The distribution of my start times is bi-modal – with peaks at 5 AM and 8 AM. The average or any other point estimate (average is 6:30 AM) is a terrible way of quantifying my habit. A histogram or kernel density estimate is not a good summary either.

A predictive model seems like a good candidate to describe a habit. The model should predict that I will start working at 8 AM on Saturday and Sunday and 5 AM rest of the week – which is exactly my habit.

This can carry over to other habits – When and how much Coffee I consume? When and how much time I spend watching TV? Etc.

So - A habit can be quantitatively defined as the output of a predictive model. My habit is what the model predicts.

What do you think of this approach of quantifying habits?

ejain · July 7, 2014, 7:29pm

Simple averages are “predictive models”, too

I’ve been looking into quantifying habits for this service. Doing some kind of automatic feature detection is tempting, but produces too much garbage. It’s easier to get good results by calculating how closely someone follows specific habits (e.g. getting up early, or sleeping in on weekends).

Diogo_Neves · July 8, 2014, 11:05am

Great question, I’d add to that the home worker routine with occasional visit to the office.

I work from home most of the days but usually meet someone in town on Tuesday and go down to the office on Friday. How would you go about quantifying that kind of behaviour?

Howard_Curry · July 8, 2014, 3:00pm

Eric - You are right not just simple averages but even constant models are predictive.
So my assertion really should have been written as:

The best predictive model you can create is the best quantitative description of your habit.

Best here refers to predictive accuracy using a suitable error measure.
This seems logical to me but I was curious if there are better ways to quantify habits.

Diogo,
It should be easy to capture the home worker routine that you describe. Day of week as well as location seem like features that a predictive model for start time will typically include.

Howard_Curry · July 8, 2014, 3:04pm

Eric - You are right not just simple averages but even constant models are predictive.
So my assertion really should have been written as:

The best predictive model you can create is the best quantitative description of your habit.

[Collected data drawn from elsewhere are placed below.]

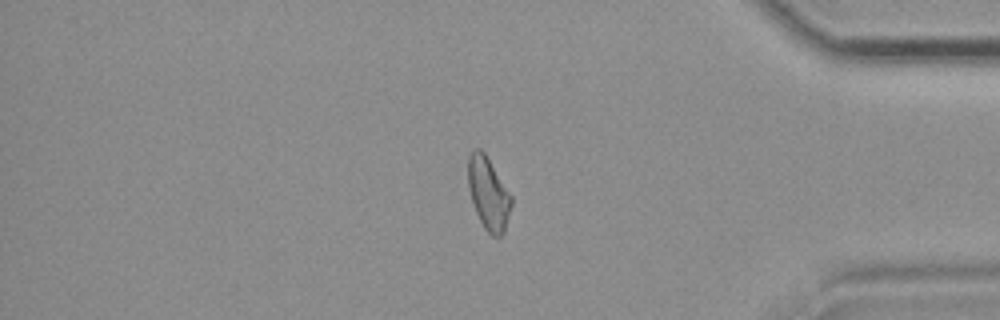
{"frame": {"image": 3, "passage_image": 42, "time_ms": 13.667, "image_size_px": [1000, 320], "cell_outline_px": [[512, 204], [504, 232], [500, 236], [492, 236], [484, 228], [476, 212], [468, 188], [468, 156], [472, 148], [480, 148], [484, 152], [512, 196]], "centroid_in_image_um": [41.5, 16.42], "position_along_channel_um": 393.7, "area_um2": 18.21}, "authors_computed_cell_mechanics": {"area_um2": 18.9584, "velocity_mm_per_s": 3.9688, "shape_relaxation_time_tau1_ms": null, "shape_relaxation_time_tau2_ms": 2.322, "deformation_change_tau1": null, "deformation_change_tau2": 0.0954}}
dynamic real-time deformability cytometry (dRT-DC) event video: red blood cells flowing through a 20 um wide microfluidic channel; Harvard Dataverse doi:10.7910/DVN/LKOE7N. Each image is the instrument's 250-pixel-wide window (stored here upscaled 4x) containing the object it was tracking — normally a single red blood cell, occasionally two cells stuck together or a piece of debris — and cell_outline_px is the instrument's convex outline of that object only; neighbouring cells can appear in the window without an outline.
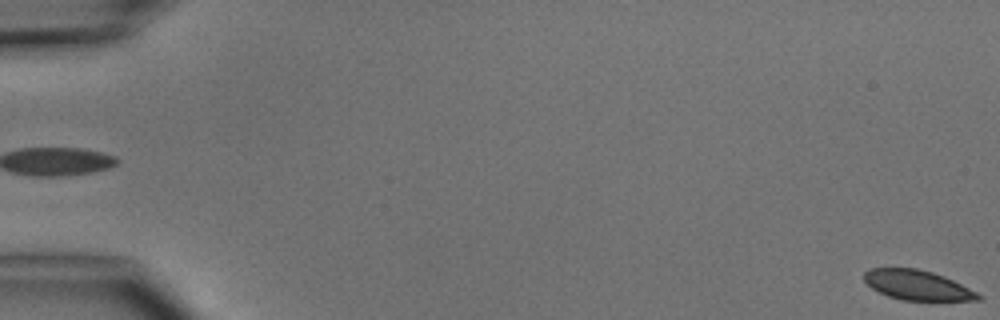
{"species": "common noctule bat (a hibernating species)", "species_latin": "Nyctalus noctula", "temperature_condition": "cold", "stored_images_in_passage": 4, "segment_of_instrument_passage": [2, 2], "camera_frame_rate_fps": 3000, "um_per_image_px": 0.085, "animal": {"sex": "male", "body_mass_g": 15.6}, "frame": {"image": 1, "passage_image": 4, "time_ms": 4.333, "image_size_px": [1000, 320], "cell_outline_px": [[984, 296], [980, 300], [900, 300], [888, 296], [872, 288], [864, 280], [864, 272], [868, 268], [916, 268], [932, 272], [944, 276]], "centroid_in_image_um": [77.95, 24.23], "position_along_channel_um": 7.0, "area_um2": 19.65}}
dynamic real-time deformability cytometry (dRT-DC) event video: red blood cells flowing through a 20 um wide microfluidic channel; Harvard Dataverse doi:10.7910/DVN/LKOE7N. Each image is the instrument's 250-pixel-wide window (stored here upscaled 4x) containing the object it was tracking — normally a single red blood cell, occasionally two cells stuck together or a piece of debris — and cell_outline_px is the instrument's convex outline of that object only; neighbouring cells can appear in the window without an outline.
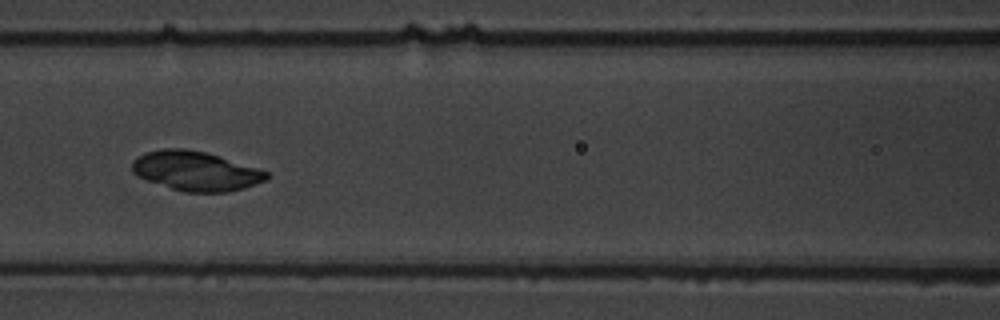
{"species": "common noctule bat (a hibernating species)", "species_latin": "Nyctalus noctula", "temperature_condition": "warm", "stored_images_in_passage": 9, "camera_frame_rate_fps": 3000, "um_per_image_px": 0.085, "animal": {"sex": "male", "body_mass_g": 19.5, "forearm_length_mm": 54.6}, "frame": {"image": 1, "passage_image": 6, "time_ms": 5.667, "image_size_px": [1000, 320], "cell_outline_px": [[268, 180], [244, 188], [228, 192], [184, 192], [148, 180], [132, 172], [132, 160], [136, 156], [144, 152], [164, 148], [184, 148], [204, 152], [220, 156], [268, 172]], "centroid_in_image_um": [16.63, 14.53], "position_along_channel_um": 150.0, "area_um2": 30.75}}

Best here refers to predictive accuracy using a suitable error measure.
This seems logical to me but I was curious if there are better ways to quantify habits.

Diogo,
It should be easy to capture the home worker routine that you describe. Day of week as well as location seem like features that a predictive model for start time will typically include.

Diogo_Neves · July 8, 2014, 7:27pm

Howard - do you know of any open source projects where I can look at the models?
Would love to learn more about

ejain · July 9, 2014, 5:50am

Weka is a nice open source tool to play with different machine learning algorithms–but you still need to know what you are doing

Howard_Curry · July 9, 2014, 7:18pm

R and Weka are probably the most common open source tools for predictive modelling. GNU Octave is also a good choice. I personally use R or MATLAB.

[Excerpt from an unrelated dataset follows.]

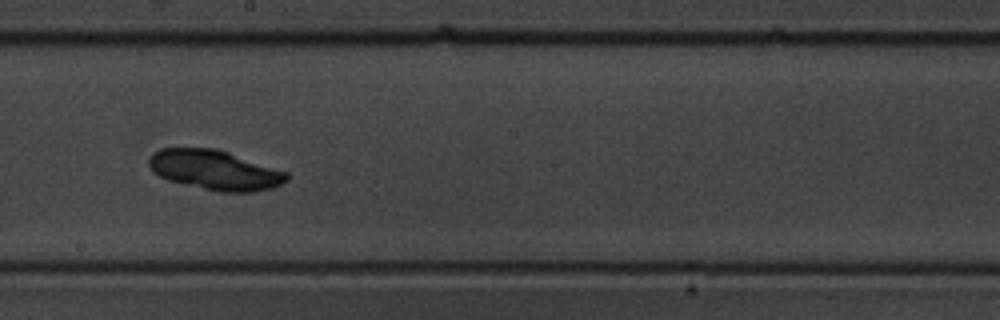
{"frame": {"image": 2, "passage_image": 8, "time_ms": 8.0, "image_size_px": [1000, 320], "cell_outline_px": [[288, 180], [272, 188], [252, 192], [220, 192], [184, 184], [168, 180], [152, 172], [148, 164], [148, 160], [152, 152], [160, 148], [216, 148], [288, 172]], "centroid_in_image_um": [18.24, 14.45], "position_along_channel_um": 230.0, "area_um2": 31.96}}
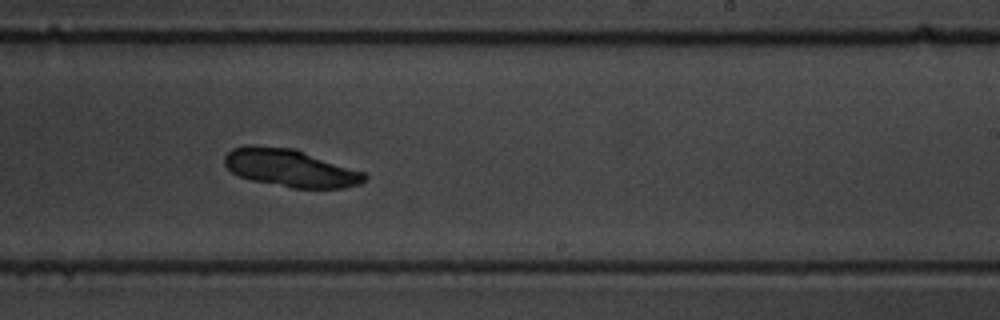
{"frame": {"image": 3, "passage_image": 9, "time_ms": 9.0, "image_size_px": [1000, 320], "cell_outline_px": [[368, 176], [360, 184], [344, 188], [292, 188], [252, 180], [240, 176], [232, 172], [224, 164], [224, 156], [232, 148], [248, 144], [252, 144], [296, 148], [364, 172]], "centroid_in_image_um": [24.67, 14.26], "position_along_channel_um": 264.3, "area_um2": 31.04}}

The predictive power and complexity of the model depends on how much data you have.

For start time prediction these are the features that I use:

Day Of Week
Location
Lags (That is the start time the day before and the day day before etc)
Day of Week Lags - The start time 7\14\21… days ago.

if you just have a few months of data - you can probably only use one of the features (probably day of the week) without severe over-fitting.

Diogo_Neves · July 9, 2014, 9:55pm

Great responses! Thanks!